A string has the fundamental tone of
##s_1 = A_1\sin (\omega_1 t - k_1 x)##
Determinate the wave equation for the first harmonic of the string if the sound intensity level of the harmonic is 20dB lower than the fundamental tone. ##\omega_1 = 1360/s## and ##k_1 = 4/m##.

## Homework Equations

Sound intensity level
##L = 10\lg (\frac{I_1}{I_0} )##
Sound intensity is proportional to the wave amplitude squared

##I \sim A^2##

## The Attempt at a Solution

Sound intensity level
##-20 = 10\lg( \frac{I_2}{I_1}) \Longleftrightarrow I_2 = 0.01I_1##
Amplitude relationship
##\frac{A_2}{A_1} = 0.1 \Longleftrightarrow A_2 = 0.1A_1##
The first harmonic got double the frequency so
##s_2 = 0.1A_1 \sin(2 \omega_1 t - 2 k_1 x)##
which is wrong. According to the answer key it should be
##s_2 = 0.05A_1\sin(2 \omega_1 t-2k_1 x)##
Why is it 0.05?

As I recall the intensity of a wave is proportional to the square of its amplitude. But perhaps I'm rusty.

TSny said:
Energy of a wave on string depends on ##\omega## as well as ##A##.

See http://hyperphysics.phy-astr.gsu.edu/hbase/waves/powstr.html
Cheers!

CWatters said:
As I recall the intensity of a wave is proportional to the square of its amplitude.

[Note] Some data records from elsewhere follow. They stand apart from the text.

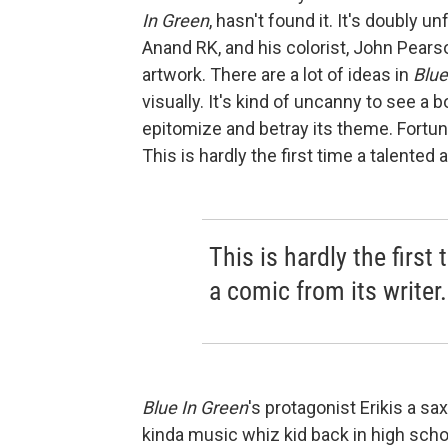
In Green
, hasn't found it. It's doubly u
Anand RK, and his colorist, John Pearso
artwork. There are a lot of ideas in
Blue
visually. It's kind of uncanny to see a
epitomize and betray its theme. Fortun
This is hardly the first time a talented 
This is hardly the first
a comic from its writer.
Blue In Green
's protagonist Erik
is a sa
kinda music whiz kid back in high schoo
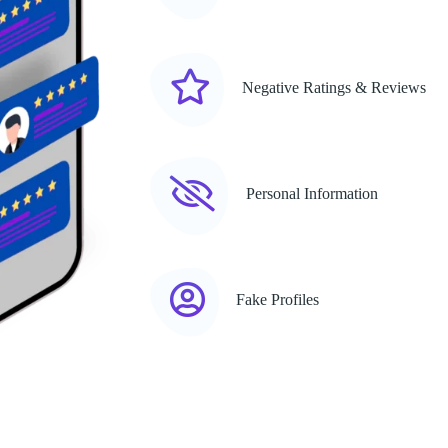
Negative Ratings & Reviews
Personal Information
Fake Profiles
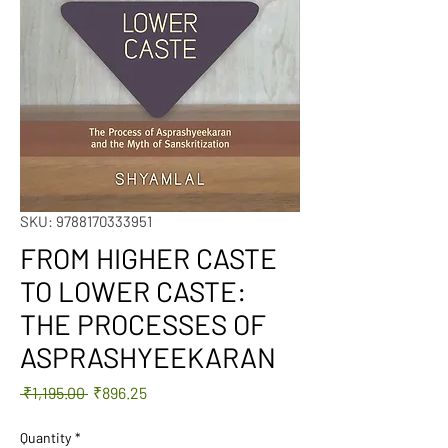
SKU: 9788170333951
FROM HIGHER CASTE
TO LOWER CASTE:
THE PROCESSES OF
ASPRASHYEEKARAN
Regular
Sale
 ₹1,195.00 
₹896.25
Price
Price
Quantity
*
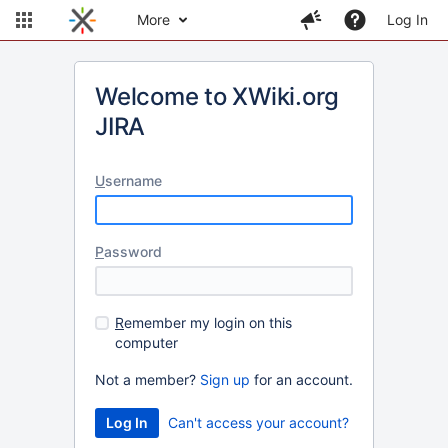
More
Log In
Welcome to XWiki.org
JIRA
U
sername
P
assword
R
emember my login on this
computer
Not a member?
Sign up
for an account.
Can't access your account?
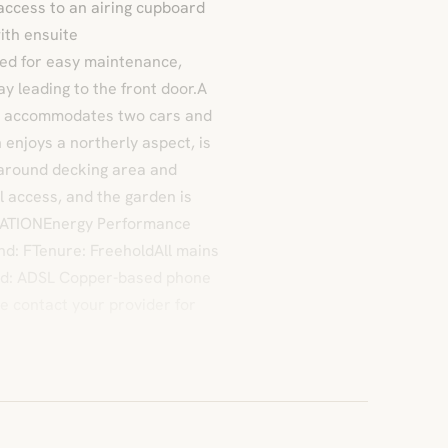
 access to an airing cupboard
ith ensuite
ed for easy maintenance,
ay leading to the front door.A
ty accommodates two cars and
 enjoys a northerly aspect, is
-around decking area and
l access, and the garden is
MATIONEnergy Performance
and: FTenure: FreeholdAll mains
nd: ADSL Copper-based phone
e contact your provider for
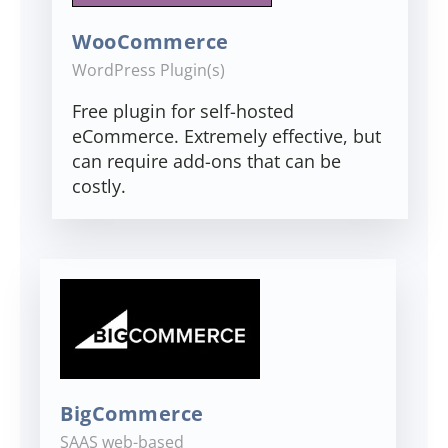
WooCommerce
WordPress Plugin(s)
Free plugin for self-hosted
eCommerce. Extremely effective, but
can require add-ons that can be
costly.
BigCommerce
SAAS web-based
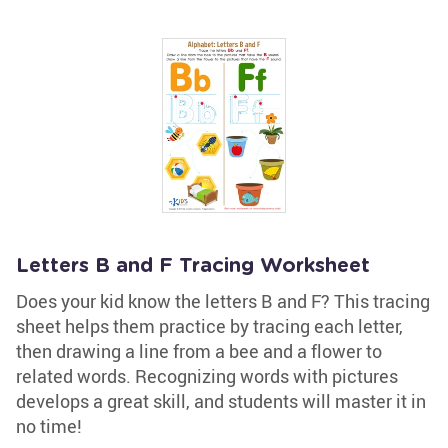
Letters B and F Tracing Worksheet
Does your kid know the letters B and F? This tracing
sheet helps them practice by tracing each letter,
then drawing a line from a bee and a flower to
related words. Recognizing words with pictures
develops a great skill, and students will master it in
no time!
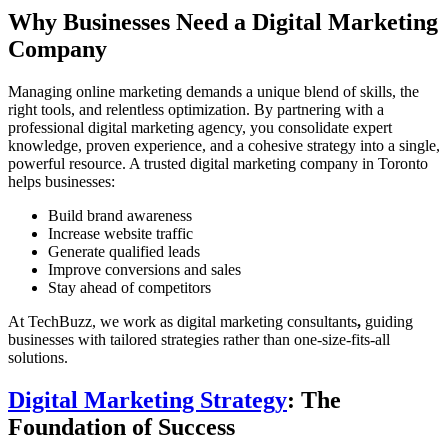
Why Businesses Need a Digital Marketing
Company
Managing online marketing demands a unique blend of skills, the
right tools, and relentless optimization. By partnering with a
professional digital marketing agency, you consolidate expert
knowledge, proven experience, and a cohesive strategy into a single,
powerful resource. A trusted
digital marketing company in Toronto
helps businesses:
Build brand awareness
Increase website traffic
Generate qualified leads
Improve conversions and sales
Stay ahead of competitors
At TechBuzz, we work as
digital marketing consultants
,
guiding
businesses with tailored strategies rather than one-size-fits-all
solutions.
Digital Marketing Strategy
: The
Foundation of Success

But perhaps I'm rusty.
Always a bit tricky, luckily we got TSny to link us the formula :)

## 1. What are overtones in a string?

Overtones in a string refer to the higher frequency vibrations that occur in addition to the fundamental frequency when a string is plucked or struck.

## 2. How are overtones related to the length of a string?

The length of a string determines the wavelengths of the overtones that can be produced. As the string length decreases, the wavelengths of the overtones also decrease, resulting in higher frequency vibrations.

## 3. What is the equation for calculating the frequency of an overtone in a string?

The equation for calculating the frequency of an overtone in a string is: f = nv/2L, where n is the overtone number, v is the velocity of the wave, and L is the length of the string.

## 4. How do overtones affect the sound produced by a string instrument?

Overtones add complexity and richness to the sound produced by a string instrument. They contribute to the overall timbre and can be manipulated by the musician to create different tones and effects.

## 5. Can overtones be heard in all types of strings?

Yes, overtones can be heard in all types of strings, including guitar strings, violin strings, and even vocal cords. They are a natural result of the vibrating string and contribute to the unique sound of each instrument.